In a softening market it is the more consistently and transparently modelled risks where pricing remains resilient.
A second possible explanation (and indeed probably also symptomatic of the divergence in primary and reinsurance rates) is the growing "remoteness" of the reinsurers from the original risk. This has manifested itself in an ever increasing share of business being written on a non-proportional rather than a proportional basis. Allied to this has been the increasing attachment points - ie the level at which a reinsurer would come on risk for a certain loss - in non-proportional contracts. This has been driven by reinsurers' desire to obtain more control of their underwriting rather than simply "following the fortunes" of their cedents, as well as the cedents wanting to retain profitable premium income.

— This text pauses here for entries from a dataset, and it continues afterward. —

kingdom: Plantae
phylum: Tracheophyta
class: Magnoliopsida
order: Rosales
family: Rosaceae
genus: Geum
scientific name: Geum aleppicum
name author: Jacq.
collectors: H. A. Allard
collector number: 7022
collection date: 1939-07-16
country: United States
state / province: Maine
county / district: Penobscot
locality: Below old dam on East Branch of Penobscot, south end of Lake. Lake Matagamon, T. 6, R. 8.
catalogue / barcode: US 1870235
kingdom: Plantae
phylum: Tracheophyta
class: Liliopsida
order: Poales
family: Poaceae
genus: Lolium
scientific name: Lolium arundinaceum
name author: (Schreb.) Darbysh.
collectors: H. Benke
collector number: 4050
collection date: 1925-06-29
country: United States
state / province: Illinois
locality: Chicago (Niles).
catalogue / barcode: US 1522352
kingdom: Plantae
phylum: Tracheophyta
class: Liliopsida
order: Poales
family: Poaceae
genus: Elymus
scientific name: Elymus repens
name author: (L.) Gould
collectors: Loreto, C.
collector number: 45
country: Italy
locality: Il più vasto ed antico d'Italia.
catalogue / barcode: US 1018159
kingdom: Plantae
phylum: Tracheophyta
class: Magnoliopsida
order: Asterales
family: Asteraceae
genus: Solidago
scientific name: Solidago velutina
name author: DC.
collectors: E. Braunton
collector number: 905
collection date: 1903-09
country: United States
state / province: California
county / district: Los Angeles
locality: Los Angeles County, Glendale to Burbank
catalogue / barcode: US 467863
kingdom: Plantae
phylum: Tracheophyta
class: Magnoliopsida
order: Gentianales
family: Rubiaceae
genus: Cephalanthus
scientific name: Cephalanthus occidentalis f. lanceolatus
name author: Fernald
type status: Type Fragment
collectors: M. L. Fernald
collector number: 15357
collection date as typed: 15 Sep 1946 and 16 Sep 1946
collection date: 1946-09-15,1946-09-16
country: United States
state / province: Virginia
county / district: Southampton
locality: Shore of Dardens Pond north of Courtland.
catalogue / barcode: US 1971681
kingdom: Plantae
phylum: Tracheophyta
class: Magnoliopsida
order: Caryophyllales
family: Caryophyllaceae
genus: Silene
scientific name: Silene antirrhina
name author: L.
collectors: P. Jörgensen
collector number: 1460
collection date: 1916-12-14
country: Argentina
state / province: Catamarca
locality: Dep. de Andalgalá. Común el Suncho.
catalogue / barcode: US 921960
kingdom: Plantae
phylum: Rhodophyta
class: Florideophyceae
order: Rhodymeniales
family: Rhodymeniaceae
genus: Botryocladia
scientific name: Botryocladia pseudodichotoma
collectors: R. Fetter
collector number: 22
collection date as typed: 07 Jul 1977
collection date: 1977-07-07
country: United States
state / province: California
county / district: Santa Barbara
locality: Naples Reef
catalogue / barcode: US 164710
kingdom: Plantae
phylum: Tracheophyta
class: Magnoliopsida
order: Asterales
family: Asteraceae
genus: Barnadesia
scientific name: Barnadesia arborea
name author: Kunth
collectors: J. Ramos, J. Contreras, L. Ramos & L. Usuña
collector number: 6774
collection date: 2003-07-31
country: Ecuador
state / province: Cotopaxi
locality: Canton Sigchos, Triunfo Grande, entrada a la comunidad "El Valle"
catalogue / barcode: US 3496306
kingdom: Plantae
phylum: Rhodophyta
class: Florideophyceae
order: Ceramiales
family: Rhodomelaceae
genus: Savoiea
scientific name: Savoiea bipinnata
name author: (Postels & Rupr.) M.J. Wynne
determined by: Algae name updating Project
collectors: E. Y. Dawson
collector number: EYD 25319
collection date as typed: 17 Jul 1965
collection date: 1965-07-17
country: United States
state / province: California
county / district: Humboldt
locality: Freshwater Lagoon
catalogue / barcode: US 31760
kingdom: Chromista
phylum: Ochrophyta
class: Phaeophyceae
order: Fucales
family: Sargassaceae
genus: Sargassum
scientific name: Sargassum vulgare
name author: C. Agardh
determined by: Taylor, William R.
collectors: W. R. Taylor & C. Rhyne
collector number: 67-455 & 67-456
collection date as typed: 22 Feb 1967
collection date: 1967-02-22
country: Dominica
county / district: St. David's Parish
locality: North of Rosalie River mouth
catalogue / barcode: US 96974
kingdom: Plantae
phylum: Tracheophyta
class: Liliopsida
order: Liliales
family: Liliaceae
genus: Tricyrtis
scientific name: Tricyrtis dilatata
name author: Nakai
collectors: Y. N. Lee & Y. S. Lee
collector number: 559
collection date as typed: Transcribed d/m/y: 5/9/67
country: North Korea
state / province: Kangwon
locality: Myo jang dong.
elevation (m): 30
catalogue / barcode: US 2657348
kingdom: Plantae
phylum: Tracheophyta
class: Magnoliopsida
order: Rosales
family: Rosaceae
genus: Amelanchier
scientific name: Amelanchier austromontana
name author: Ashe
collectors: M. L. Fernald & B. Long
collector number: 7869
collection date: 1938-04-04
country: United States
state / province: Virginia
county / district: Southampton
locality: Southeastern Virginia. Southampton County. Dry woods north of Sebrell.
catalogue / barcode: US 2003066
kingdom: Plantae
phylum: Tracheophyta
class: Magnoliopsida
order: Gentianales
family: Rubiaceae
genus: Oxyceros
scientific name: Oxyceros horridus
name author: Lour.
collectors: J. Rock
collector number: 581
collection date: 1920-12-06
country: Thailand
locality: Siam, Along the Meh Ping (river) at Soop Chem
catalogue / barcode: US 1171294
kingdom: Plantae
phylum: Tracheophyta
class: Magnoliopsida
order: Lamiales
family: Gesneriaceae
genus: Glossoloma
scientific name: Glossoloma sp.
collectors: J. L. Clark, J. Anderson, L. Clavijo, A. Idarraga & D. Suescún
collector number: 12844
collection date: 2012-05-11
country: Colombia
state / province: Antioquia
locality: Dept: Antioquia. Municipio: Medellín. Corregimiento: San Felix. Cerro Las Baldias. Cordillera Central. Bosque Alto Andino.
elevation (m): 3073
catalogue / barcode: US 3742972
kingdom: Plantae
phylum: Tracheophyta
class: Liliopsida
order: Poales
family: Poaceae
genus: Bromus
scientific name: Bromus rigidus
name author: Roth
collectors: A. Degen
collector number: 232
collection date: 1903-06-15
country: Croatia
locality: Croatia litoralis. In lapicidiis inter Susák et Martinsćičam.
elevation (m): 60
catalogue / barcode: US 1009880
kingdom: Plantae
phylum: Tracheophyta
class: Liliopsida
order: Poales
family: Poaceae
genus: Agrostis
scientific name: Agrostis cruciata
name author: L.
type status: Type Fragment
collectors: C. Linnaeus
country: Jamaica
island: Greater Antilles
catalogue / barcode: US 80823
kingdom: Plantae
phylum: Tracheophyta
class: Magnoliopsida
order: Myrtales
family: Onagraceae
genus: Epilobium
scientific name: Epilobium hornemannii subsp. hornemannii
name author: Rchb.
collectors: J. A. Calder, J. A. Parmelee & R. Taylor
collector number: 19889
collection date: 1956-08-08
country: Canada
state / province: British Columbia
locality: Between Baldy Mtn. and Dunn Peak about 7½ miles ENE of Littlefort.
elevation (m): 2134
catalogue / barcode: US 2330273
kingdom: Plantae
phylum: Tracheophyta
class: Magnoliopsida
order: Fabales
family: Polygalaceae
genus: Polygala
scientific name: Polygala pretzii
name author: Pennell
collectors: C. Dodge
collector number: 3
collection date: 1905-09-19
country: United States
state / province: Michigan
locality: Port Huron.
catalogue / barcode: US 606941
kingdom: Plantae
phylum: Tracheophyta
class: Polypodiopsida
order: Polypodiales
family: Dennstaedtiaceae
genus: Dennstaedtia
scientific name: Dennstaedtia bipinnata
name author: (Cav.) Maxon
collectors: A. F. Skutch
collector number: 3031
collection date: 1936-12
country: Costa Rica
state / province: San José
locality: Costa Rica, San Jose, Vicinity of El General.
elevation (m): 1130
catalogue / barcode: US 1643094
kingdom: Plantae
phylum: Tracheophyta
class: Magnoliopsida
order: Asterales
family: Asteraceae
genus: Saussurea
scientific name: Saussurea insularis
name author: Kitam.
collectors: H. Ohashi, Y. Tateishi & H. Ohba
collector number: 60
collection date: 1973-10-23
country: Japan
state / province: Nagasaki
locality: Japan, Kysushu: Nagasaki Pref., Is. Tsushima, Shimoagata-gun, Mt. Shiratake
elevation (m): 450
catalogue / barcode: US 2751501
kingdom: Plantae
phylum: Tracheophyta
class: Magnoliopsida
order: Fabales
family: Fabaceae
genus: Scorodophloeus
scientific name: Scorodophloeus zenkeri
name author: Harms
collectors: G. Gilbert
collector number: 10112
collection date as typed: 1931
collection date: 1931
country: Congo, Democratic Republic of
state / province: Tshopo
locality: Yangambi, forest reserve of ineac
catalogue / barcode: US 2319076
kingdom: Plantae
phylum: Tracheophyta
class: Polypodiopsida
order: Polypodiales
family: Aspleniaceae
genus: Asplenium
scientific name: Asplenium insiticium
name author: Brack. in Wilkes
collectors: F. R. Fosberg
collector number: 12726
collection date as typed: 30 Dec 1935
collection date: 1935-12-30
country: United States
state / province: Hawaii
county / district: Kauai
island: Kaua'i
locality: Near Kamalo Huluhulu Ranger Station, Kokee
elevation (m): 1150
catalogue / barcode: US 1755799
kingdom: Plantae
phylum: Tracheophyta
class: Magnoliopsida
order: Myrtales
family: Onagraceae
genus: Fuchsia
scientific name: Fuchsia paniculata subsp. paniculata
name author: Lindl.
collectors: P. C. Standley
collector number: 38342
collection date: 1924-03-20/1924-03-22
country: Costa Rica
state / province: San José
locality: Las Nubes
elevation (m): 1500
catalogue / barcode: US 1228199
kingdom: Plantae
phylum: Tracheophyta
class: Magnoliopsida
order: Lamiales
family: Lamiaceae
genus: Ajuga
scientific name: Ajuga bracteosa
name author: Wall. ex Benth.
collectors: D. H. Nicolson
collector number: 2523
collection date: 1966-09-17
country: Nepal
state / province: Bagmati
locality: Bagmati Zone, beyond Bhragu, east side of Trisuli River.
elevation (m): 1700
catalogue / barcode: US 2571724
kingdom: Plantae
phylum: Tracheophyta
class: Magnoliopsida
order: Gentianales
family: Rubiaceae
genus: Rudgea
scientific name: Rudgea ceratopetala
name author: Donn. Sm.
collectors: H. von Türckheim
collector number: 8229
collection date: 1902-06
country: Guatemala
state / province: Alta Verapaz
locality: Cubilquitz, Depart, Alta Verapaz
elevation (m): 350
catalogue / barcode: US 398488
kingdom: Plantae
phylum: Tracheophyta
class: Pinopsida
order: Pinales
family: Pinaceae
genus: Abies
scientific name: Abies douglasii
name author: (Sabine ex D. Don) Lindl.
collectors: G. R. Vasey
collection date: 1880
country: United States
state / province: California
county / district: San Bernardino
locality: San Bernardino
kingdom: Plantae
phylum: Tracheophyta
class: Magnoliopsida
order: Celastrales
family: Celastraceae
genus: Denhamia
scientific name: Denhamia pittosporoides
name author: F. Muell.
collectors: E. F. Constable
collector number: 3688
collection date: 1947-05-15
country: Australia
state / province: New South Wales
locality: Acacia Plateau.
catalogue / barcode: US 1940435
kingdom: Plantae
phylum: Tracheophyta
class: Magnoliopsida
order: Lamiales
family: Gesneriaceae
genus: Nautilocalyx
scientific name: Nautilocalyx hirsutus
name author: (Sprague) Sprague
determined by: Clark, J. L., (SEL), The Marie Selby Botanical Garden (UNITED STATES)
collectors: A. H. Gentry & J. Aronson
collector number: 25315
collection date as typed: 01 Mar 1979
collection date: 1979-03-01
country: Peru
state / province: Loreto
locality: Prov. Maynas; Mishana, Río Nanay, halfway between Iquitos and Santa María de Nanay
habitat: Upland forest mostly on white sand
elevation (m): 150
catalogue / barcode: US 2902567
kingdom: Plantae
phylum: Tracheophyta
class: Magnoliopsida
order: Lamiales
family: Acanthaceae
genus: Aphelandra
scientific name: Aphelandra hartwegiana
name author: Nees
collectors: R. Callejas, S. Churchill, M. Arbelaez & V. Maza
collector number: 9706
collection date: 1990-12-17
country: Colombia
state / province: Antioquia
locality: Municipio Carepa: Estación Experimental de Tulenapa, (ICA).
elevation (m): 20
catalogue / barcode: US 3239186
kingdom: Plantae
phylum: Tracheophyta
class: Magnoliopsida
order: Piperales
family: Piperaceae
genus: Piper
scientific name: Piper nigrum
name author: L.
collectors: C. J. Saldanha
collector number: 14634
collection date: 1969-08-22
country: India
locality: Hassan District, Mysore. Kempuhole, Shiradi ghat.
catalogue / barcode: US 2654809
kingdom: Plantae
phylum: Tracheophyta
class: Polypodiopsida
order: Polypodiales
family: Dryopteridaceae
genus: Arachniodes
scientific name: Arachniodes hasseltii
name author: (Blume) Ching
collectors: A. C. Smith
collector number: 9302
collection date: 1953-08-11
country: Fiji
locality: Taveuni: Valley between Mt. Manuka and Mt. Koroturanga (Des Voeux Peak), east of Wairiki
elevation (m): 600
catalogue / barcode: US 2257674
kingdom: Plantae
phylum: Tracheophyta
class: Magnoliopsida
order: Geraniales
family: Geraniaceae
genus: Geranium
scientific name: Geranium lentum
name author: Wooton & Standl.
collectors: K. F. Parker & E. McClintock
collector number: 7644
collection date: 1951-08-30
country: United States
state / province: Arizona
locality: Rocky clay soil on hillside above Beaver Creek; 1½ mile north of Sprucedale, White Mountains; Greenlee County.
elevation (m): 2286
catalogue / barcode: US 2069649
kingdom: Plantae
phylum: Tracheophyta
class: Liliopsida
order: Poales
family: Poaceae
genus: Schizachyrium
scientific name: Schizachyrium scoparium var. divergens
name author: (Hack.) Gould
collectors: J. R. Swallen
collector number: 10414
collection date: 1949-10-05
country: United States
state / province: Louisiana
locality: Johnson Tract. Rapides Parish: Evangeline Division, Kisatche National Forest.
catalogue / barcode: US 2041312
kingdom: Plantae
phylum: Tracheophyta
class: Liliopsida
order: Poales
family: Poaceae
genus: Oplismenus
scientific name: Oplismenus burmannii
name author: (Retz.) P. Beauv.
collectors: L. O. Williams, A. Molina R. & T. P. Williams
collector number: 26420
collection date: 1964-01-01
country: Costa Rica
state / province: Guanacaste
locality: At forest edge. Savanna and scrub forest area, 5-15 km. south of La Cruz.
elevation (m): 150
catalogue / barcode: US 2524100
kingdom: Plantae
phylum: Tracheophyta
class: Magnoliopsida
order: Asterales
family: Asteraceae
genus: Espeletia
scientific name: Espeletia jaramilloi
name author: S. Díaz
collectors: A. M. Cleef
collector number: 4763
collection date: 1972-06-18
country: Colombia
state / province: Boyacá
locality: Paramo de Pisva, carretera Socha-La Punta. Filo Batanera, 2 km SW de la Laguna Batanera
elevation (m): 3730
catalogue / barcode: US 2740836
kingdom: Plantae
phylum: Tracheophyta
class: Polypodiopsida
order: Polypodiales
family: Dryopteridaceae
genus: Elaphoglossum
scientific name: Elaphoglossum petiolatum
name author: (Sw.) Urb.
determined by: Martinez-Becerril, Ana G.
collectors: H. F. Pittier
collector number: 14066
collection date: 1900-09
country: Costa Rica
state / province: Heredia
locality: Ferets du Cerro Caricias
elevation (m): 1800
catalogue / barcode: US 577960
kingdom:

A final and perhaps most intriguing explanation is that the demand for reinsurance by sophisticated cedents is becoming more stable year on year, due to the fact that they are increasingly beginning to assess the benefits of reinsurance in terms of optimising returns on capital, rather than viewing it simply as a risk management expense that needs to be kept to a minimum or an opportunistic purchase. Reinsurance can validly be used to smooth results by, at a cost, removing the loss spikes resulting from high severity events. Generally accepted theory is that lower volatility means lower costs of capital and therefore all other things being equal, increased returns above cost of capital. The primary company's reinsurance purchasing decision should, therefore, be determined more by its prevailing cost of capital than the underlying conditions of the markets in which it operates.
None of the three hypotheses in themselves offer a conclusive answer to the pricing trend divergence. However, all three exist within the same analytical frame of reference - accurate measurement of the amount and cost of capital employed. Better understanding of this dynamic should be a driving force to remove the historic cyclicality of the industry.
"What is your cost of capital?" will be a question that will be increasingly asked by analysts over the next few years.